For more than two years, Boraas and colleague Michael Christian have taken pictures, navigated through HTML and digitized old audio recordings of Native writer Peter Kalifornsky in order to present Dena'ina vocabulary, grammar, stories and place names in an interactive Web site that went live last month.

In an e-mail, Boraas said some browsers may not support his Web site, but the kinks should be worked out within the next couple of weeks. The Web site is an ongoing project with more features being added to it as time goes by. Visitors can access the Web site at qenaga.org/kq/index.html.

This project is the latest in the Kenaitze tribe's endeavor to revitalize their Native language. Cultural director Alexandra "Sasha" Lindgren, a tribal elder with the Kenaitze, said a three-year grant from the Administration for Native Americans allowed the tribe to buy Boraas out of his teaching contract with KPC, enabling him to devote more time to the Web site.
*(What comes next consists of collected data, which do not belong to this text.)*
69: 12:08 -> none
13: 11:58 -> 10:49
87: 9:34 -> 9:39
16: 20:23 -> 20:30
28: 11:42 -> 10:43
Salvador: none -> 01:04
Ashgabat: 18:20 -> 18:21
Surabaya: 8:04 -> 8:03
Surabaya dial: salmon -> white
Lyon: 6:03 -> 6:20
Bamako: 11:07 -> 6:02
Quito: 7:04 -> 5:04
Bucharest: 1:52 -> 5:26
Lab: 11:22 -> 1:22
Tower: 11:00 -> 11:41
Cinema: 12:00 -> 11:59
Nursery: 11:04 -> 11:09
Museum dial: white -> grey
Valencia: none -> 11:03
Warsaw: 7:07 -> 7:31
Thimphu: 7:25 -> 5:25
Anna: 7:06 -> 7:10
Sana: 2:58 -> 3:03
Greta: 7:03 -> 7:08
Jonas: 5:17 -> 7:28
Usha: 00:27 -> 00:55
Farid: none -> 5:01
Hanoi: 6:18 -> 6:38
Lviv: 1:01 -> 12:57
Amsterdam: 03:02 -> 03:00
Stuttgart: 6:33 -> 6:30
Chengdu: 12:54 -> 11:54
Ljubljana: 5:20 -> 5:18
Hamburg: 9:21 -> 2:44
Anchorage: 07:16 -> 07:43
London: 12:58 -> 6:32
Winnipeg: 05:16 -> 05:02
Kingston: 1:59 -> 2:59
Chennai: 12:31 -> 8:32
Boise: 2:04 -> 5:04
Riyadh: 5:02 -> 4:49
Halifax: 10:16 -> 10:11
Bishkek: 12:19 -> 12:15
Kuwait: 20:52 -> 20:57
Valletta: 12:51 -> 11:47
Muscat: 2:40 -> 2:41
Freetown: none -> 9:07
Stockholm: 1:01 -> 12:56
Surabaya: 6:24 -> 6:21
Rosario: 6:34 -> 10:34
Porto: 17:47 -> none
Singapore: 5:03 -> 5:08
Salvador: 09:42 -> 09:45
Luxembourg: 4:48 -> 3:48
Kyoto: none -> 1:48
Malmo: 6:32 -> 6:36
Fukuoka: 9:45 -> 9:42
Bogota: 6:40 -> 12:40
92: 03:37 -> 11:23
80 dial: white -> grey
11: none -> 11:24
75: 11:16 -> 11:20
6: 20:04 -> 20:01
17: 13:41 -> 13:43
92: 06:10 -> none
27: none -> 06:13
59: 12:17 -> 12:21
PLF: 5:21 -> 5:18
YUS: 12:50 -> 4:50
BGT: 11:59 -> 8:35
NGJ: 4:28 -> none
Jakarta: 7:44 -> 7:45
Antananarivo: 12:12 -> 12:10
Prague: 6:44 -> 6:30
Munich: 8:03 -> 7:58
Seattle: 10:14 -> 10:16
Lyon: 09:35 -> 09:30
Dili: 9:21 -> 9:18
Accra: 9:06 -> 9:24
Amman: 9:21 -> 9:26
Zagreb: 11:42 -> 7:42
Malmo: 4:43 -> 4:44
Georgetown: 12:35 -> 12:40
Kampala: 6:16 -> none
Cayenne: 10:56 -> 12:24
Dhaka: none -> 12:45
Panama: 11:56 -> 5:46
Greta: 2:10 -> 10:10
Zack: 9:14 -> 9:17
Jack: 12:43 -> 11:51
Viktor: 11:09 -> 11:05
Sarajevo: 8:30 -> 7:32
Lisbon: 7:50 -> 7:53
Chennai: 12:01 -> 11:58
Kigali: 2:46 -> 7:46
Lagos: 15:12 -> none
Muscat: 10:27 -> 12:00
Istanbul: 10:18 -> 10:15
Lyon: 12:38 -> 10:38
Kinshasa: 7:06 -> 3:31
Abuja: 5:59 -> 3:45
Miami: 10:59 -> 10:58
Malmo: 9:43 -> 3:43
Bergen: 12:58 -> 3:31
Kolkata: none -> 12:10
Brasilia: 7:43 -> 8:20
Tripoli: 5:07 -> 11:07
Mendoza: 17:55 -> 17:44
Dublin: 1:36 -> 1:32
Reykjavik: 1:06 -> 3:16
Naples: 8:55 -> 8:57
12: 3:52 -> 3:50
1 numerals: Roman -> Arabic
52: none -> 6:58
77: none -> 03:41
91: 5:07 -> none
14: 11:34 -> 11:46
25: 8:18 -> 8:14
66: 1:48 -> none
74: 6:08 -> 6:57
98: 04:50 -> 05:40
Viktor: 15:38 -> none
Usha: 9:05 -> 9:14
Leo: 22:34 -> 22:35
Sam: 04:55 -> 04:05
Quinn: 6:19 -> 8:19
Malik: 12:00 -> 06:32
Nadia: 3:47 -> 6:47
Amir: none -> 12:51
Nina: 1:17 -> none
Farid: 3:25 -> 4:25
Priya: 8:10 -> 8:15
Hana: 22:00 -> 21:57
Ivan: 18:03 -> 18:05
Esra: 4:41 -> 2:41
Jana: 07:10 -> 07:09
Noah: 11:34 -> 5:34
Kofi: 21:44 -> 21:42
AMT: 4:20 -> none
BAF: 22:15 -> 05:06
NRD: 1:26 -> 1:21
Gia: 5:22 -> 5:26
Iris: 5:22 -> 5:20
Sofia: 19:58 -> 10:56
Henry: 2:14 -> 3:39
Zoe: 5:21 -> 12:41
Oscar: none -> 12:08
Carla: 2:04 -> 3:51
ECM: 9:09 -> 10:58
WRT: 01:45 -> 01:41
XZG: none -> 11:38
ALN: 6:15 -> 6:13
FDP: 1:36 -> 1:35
But the site is only one part of what the grant was used for.

"We're training people to teach the Dena'ina language," said Lindgren, the project director for the grant. "It's more than the Web site."

The credit for much of the Dena'ina revitalization goes to James Kari, who spent 30 years working on a dictionary that's on sale now as well. Boraas said Kari came to Alaska in the 1970s after studying Navajo and worked with Peter Kalifornsky to develop his dictionary.

"He began recording before computers," Boraas said. "He would write the word as people said it, develop the spelling system and just build up massive amounts of information."

Kari's dictionary took him to Nondalton and Tyonek, where he would seek out Native speakers in order to expand it.

"What's so remarkable about it is if it wouldn't have been done over this 30-year period, it would never have been done because the youngest speaker that we know of is 60 years old and most are in their 70s or 80s," Boraas said.

The majority of the tribe's 1,200 members live in Anchorage, Soldotna and Kenai, but the Web site is an important tool for members scattered across the country.